## BEGIN Provided passage
# water changes



## cjordan525 (Jul 27, 2008)

Planted tank, tap water is city water with ph= 7.5, I know to put dechlorinator in the water but what can I do to get the ph down without buffers, and do I need to put any trace elements in the water b4 going in the tank or just do the water change before I do my dosing for the day?

I am new to planted tanks and I don't want to hurt the fish or the plants. It has been running fishless for a month, the fish are going in today, they are beautiful Angels and I don't want to kill them.


----------



## davemonkey (Mar 29, 2008)

Unless you are keeping tender species or aiming for a specific biotope, there really isn't a need to adjust the pH from 7.5 (in my experience). I've kept many species of fish anywhere from 6.2 to 8.0 and didn't have any problems except with cardinal tetras. Most plants will adjust as well except the more difficult ones.

As far as trace elements, you want to add fertilizers for the plants, but it doesn't have to be at water change time. Just start a regime and stick with it, adding Macros (N,P,K) and micros (lots of other stuff/trace elements).

-Dave


----------



## bgzbgz (Jul 6, 2007)

CO2 lowers ph.


----------



## davemonkey (Mar 29, 2008)

Here's a good article to start with about the basics. You can click on links at the bottom of that page to go to the different sections in the article:

http://www.aquatic-plants.org/articles/basics/pages/index.html


----------



## cjordan525 (Jul 27, 2008)

I just tested my tap water further, the kh=0, gh=3, and get this the nh3 + nh4= 3.0 mg/l. This is the first tank I have set up since I moved here from NC. I always had well water before, I haven't ever had Ammonia levels like this from the tap. Any suggestions?


----------



## cjordan525 (Jul 27, 2008)

Thanks Dave that is a great article.


----------



## lauraleellbp (Jan 31, 2008)

Many water conditioners will remove chlorine, chloramines, chelate heavy metals, AND detoxify ammonia all in one. Personally, I like Seachem's Prime. It will only detoxify ammonia for 24 hours, but in an established, cycled tank this should be more than enough time for the plants and biofilter to take care of it.
## END Provided passage
## BEGIN Provided records
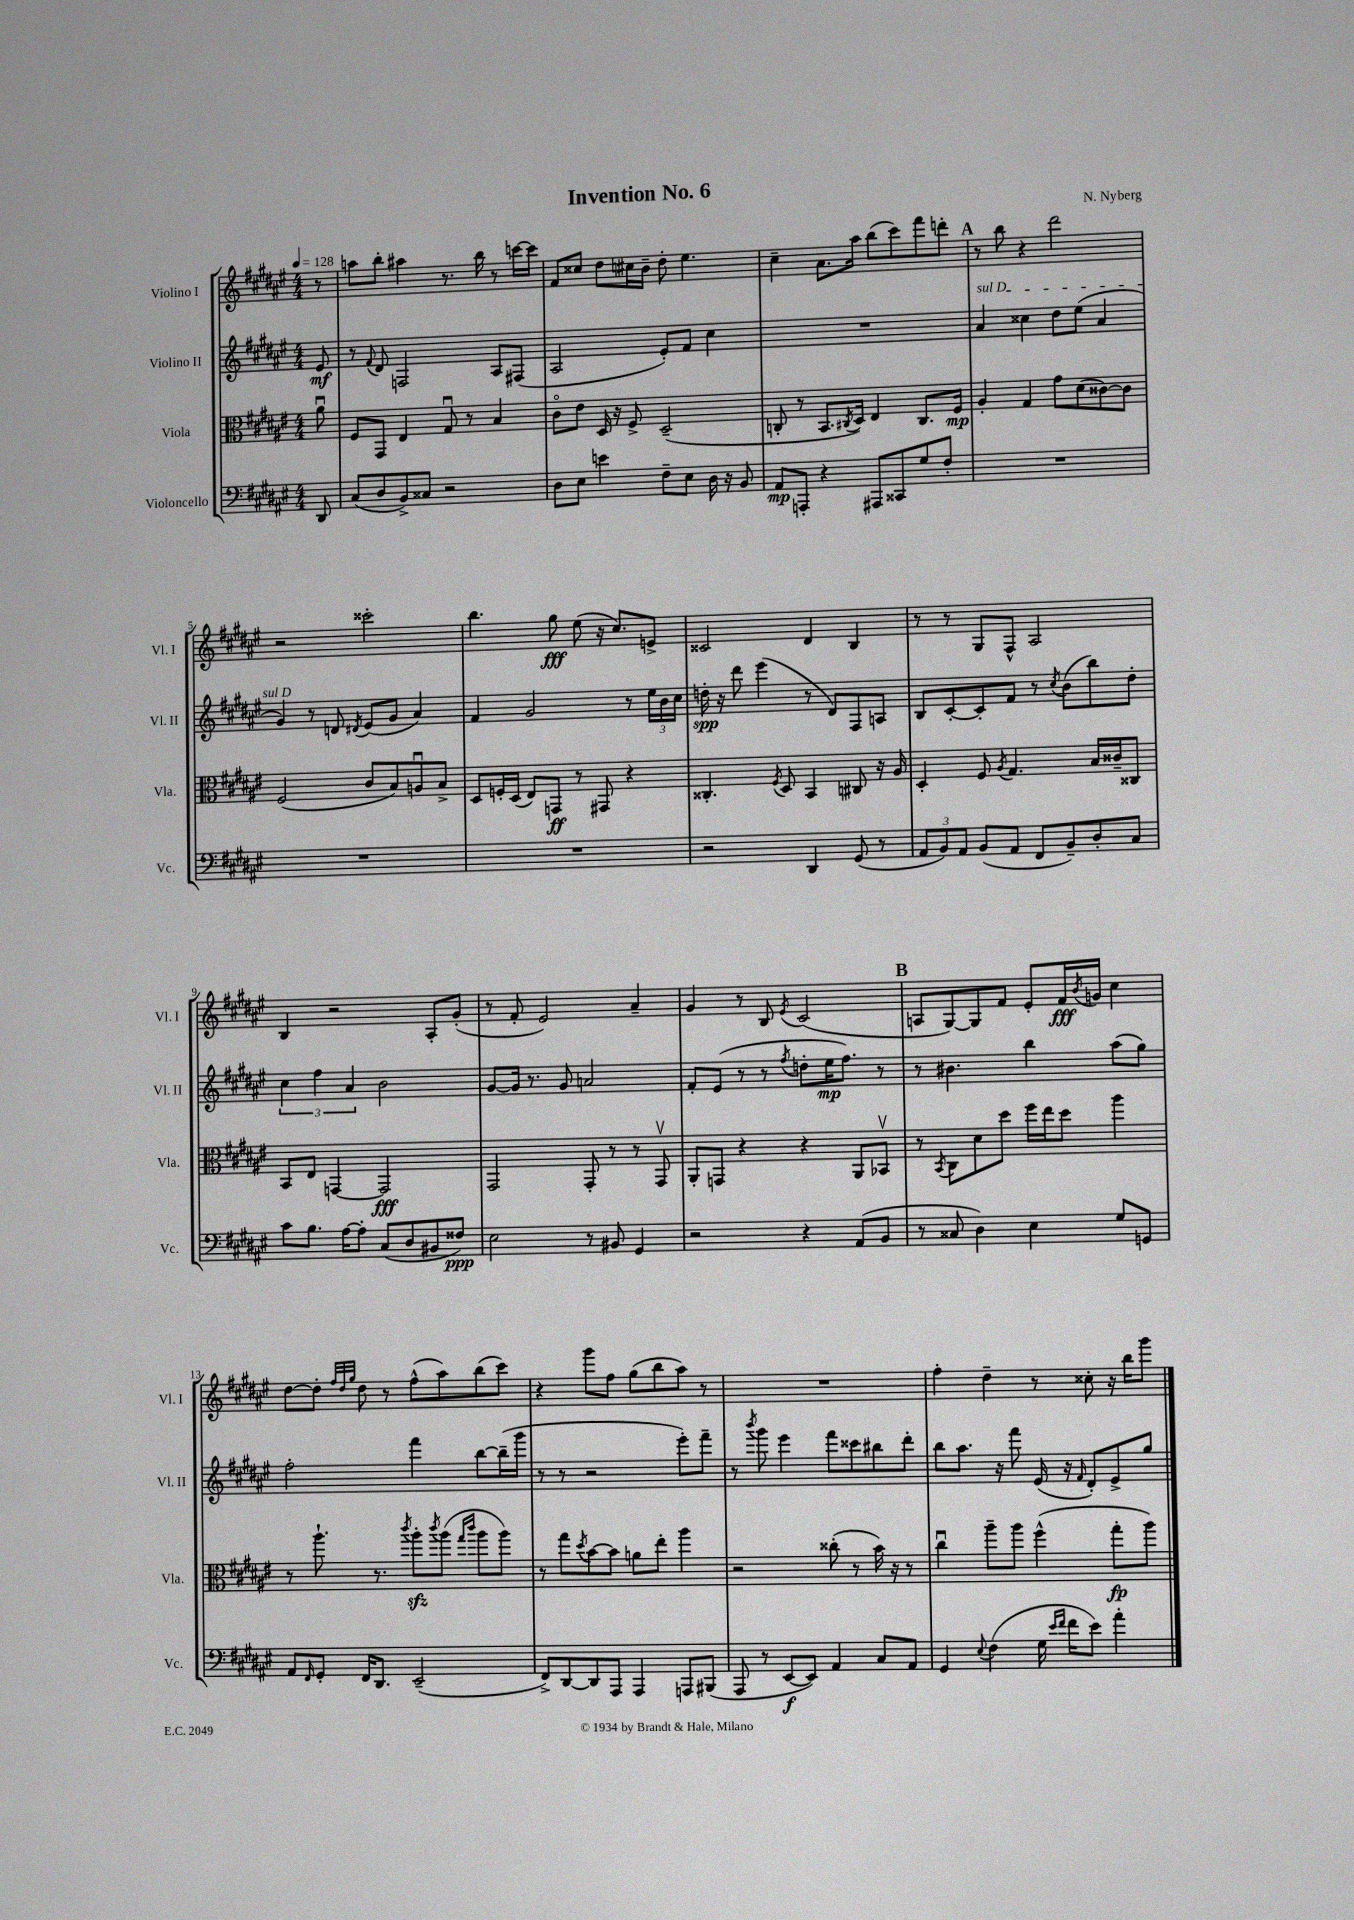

**kern	**kern	**kern	**kern
*staff4	*staff3	*staff2	*staff1
*clefF4	*clefC3	*clefG2	*clefG2
*k[f#c#g#d#a#e#]	*k[f#c#g#d#a#e#]	*k[f#c#g#d#a#e#]	*k[f#c#g#d#a#e#]
*M4/4	*M4/4	*M4/4	*M4/4
*MM128	*MM128	*MM128	*MM128
8DD#/	8a#u\	8e#/	8r
=	=	=	=
(8C#/L	8F#/L	8r	8aa\L
.	.	8qqf#/	.
8D#/	8GG#/J	8d#/	8bb'\J
8BB^/)	4E#/	2F/	4aa#\
8C##/J	.	.	.
2r	8G#u/	.	8.r
.	8r	.	.
.	.	.	16bb\
.	4B/	8A#/L	8r
.	.	(8F#/J	[16ccc\LL
.	.	.	16ccc\]JJ
=	=	=	=
8D#\L	8c#o\L	2A#/	8f#/L
8E#\J	8e#\J	.	8cc##/J
4e\	16D#/	.	8dd#\L
.	16r	.	.
.	8F#^/	.	16cc#\L
.	.	.	16b~\JJ
8F#~\L	(2D#~/	8e#'/L)	8dd#'\
8E#\J	.	8f#/J	4.ee#\
16D#\	.	4cc#\	.
16r	.	.	.
8BB/	.	.	.
=	=	=	=
8AA#/L	8C'/	1r	4cc#~\
8AAA'/J	8r	.	.
4r	8.BB/L	.	8.a#\L
.	8qC#/	.	.
.	16D#/Jk)	.	16aa#\Jk
8AAA#/L	4E#/	.	(8bb\L
8CC##/	.	.	8ccc#\)
8G#/	8.C#/L	.	8fff#\
8F#'/J	.	.	8ddd'\J
.	16F#/Jk	.	.
=	=	=	=
1r	4A#'/	4a#/	8r
.	.	.	8bb\
.	4G#/	4cc##\	4r
.	8g#\L	8dd#\L	2ddd#\
.	(8d#\	(8ee#\J	.
.	[8c##\)	4a#/	.
.	8c##\]J	.	.
=	=	=	=
1r	(2F#/	4g#/)	2r
.	.	8r	.
.	.	8d/	.
.	.	8qd#/	.
.	8c#/L	(8e#/L	2ccc##'\
.	8B/)	8g#/J	.
.	8Au/	4a#/)	.
.	8B^/J	.	.
=	=	=	=
1r	8D#/L	4f#/	4.bb\
.	16F'/L	.	.
.	(16D#/JJ	.	.
.	8E#/L)	2g#/	.
.	8GG/J	.	8gg#\
.	8r	.	(8ee#\
.	8GG#/	.	16r
.	.	.	8.cc#/L)
.	4r	8r	.
.	.	24ee#\LL	8e^/J
.	.	24b\	.
.	.	24cc#\JJ	.
=	=	=	=
2r	4.C##'/	16dd'\	2c##/
.	.	16r	.
.	.	8ddd#\	.
.	.	(4eee#\	.
.	8qF#/	.	.
.	8D#/	.	.
4DD#/	4BB/	8r	4d#/
.	.	8d#/L)	.
(8GG#/	8C#/	8F#/	4B/
8r	16r	8A/J	.
.	16A#/	.	.
=	=	=	=
12AA#/L	4D#'/	8B/L	8r
12BB/)	.	.	.
.	.	[8c#'/	8r
12AA#/J	.	.	.
(8BB/L	8F#/	8c#'/]	8G#/L
.	8qA#/	.	.
8AA#/J	4.G#/	8f#/J	8F#^^/J
8FF#/L	.	8r	2A#/
.	.	8qcc#/	.
8BB~/)	.	(8b\L	.
8D#'/	16B/LL	8bb\)	.
.	16c##~/J	.	.
8C#/J	8C##/J	8dd#'\J	.
=	=	=	=
8c#\L	8BB/L	6cc#\	4B/
8.B\J	8E#/J	.	.
.	.	6ff#\	.
.	[4GG/	.	2r
[16A#\LK	.	.	.
.	.	6a#/	.
8A#'\]J	.	.	.
(8C#/L	2GG/]	2b\	.
8D#/	.	.	.
8BB#/	.	.	8A#'/L
8F##/J)	.	.	(8g#'/J
=	=	=	=
2E#\	2GG#/	[8g#/L	8r
.	.	16g#/]Jk	8f#'/
.	.	8.r	.
.	.	.	2e#/)
.	.	8g#/	.
8r	8GG#'/	2a/	.
8BB#/	8r	.	.
4GG#/	8r	.	4a#~/
.	8GG#v/	.	.
=	=	=	=
2r	8AA#'/L	8f#'/L	4g#/
.	8GG/J	(8e#/J	.
.	4r	8r	8r
.	.	8r	8B/
.	.	8qff#/	8qe#/
4r	4r	8dd'\L	(2c#/
.	.	16ee#\K	.
.	.	8.ff#\J)	.
(8AA#/L	8AA#/L	.	.
8BB/J	8BB-v/J	8r	.
=	=	=	=
8r	8r	8r	8A/L
.	8qBB/	.	.
8C##/	8C#\L	4.b#\	[8G#/)
4D#\)	8d#\	.	8G#/]
.	8dd#\J	.	8f#/J
4E#\	16ff#\LL	4bb\	8e#'/L
.	16ee#\J	.	.
.	8dd#\J	.	16f#/L
.	.	.	8qb/
.	.	.	16g/JJ
8G#/L	4aa#\	(8aa#\L	4cc#\
8GG/J	.	8gg#\J)	.
=	=	=	=
8AA#/L	8r	2ff#'\	[8dd#\L
16qqFF#/	.	.	.
8GG#'/J	8.aa#`\	.	8dd#'\]J
.	.	.	32qqff#/LLL
.	.	.	32qqdd#/
.	.	.	32qqgg#/JJJ
16FF#/LK	.	.	8dd#\
8.DD#/J	8.r	.	.
.	.	.	8r
.	8qccc#/	.	.
(2EE#~/	8aa#'\L	4fff#\	(8ff#^^\L
.	8qccc#/	.	.
.	(8aa#\J	.	8aa#\)
.	16qqgg#/LL	.	.
.	16qqccc#/JJ	.	.
.	8aa#\L	[8bb\L	(8bb\
.	8aa#\J)	(16bb~\]L	8ccc#\J)
.	.	16ggg#\JJ	.
=	=	=	=
8FF#^/L)	8r	8r	4r
[8DD#/	8gg#\L	8r	.
.	8qdd#/	.	.
8DD#/]	[8b\	2r	8ggg#\L
8AAA#/J	8b\]J	.	8ff#\J
4AAA#/	8a\L	.	(8gg#\L
.	8ee#'\J	.	8bb\
8AAA/L	4aa#\	8eee#'\L)	8aa#\J)
(8BBB#/J	.	8fff#~\J	8r
=	=	=	=
8AAA#/	2r	8r	1r
.	.	8qbbb/	.
8r	.	8ggg#\	.
[8EE#/L	.	4eee#\	.
8EE#/]J)	.	.	.
4AA#/	(8cc##'\	8fff#\L	.
.	8r	8ccc##\	.
8C#/L	16b\)	8bb#\	.
.	16r	.	.
8AA#/J	8r	8ddd#'\J	.
=	=	=	=
4GG#/	4cc#u\	8bb\L	4ff#'\
.	.	8.aa#\J	.
8qqE#/	.	.	.
(4F#\	8aa#~\L	.	4dd#~\
.	.	16r	.
.	8aa#\J	8fff#\	.
16G#\	(4ff#^^\	(16e#/	8r
16qqe#/LL	.	.	.
16qqf#/JJ	.	.	.
16f#\LK	.	16r	.
.	.	16qqf#/	.
8e#\J)	.	8d#'/L)	8cc##'\
4a#'\	8gg#'\L	8e#^/	16r
.	.	.	16bb\LK
.	8aa#\J)	8gg#/J	8ggg#\J
==	==	==	==
*-	*-	*-	*-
## END Provided records
### Brief 1
Reproduce the water changes thread from "As far as trace" to "other stuff/trace elements).".
### Brief 2
List the usernames of everyone who posts in the water changes thread, giving each name once.
### Brief 3
Carry the water changes thread forward, starting after its last post.
The data placed after the water changes thread is separate material and has no connection to it.

### Written answer 1
As far as trace elements, you want to add fertilizers for the plants, but it doesn't have to be at water change time. Just start a regime and stick with it, adding Macros (N,P,K) and micros (lots of other stuff/trace elements).

### Written answer 2
cjordan525
davemonkey
bgzbgz
lauraleellbp

### Written answer 3
----------



## ray-the-pilot (May 14, 2008)

cjordan525 said:


> I just tested my tap water further, the kh=0, gh=3, and get this the nh3 + nh4= 3.0 mg/l. This is the first tank I have set up since I moved here from NC. I always had well water before, I haven't ever had Ammonia levels like this from the tap. Any suggestions?


I don't know how you could have Ammonia in your tap water if it is chlorinated. I'd complain to my water company that my water was bad. Cl2 is supposed to kill NH4.

Having kh=0, gh=3, implies that your water is very soft and without any carbonates. I'd suggest adding NaHCO3 to increase your pH stability and also add some NaHSO4 to keep you pH at about 7.4.


----------



## vancat (Nov 5, 2004)

right if you run CO2 the pH will come down.


----------



## Lionsfan (Jul 21, 2008)

Call your water supplier and see what their test results say. Maybe they have an answer.


----------



## JanS (Apr 14, 2004)

I agree, those ammonia levels out of your tap don't sound right, so I'd call the water company to investigate further.

As for differences between your tap water and tank water; unless you're doing more than a 50% water change at once, the fish will barely notice it, and it will be fine. The bigger thing to watch for is to get your temperature as close as possible between the tank and the water you're adding.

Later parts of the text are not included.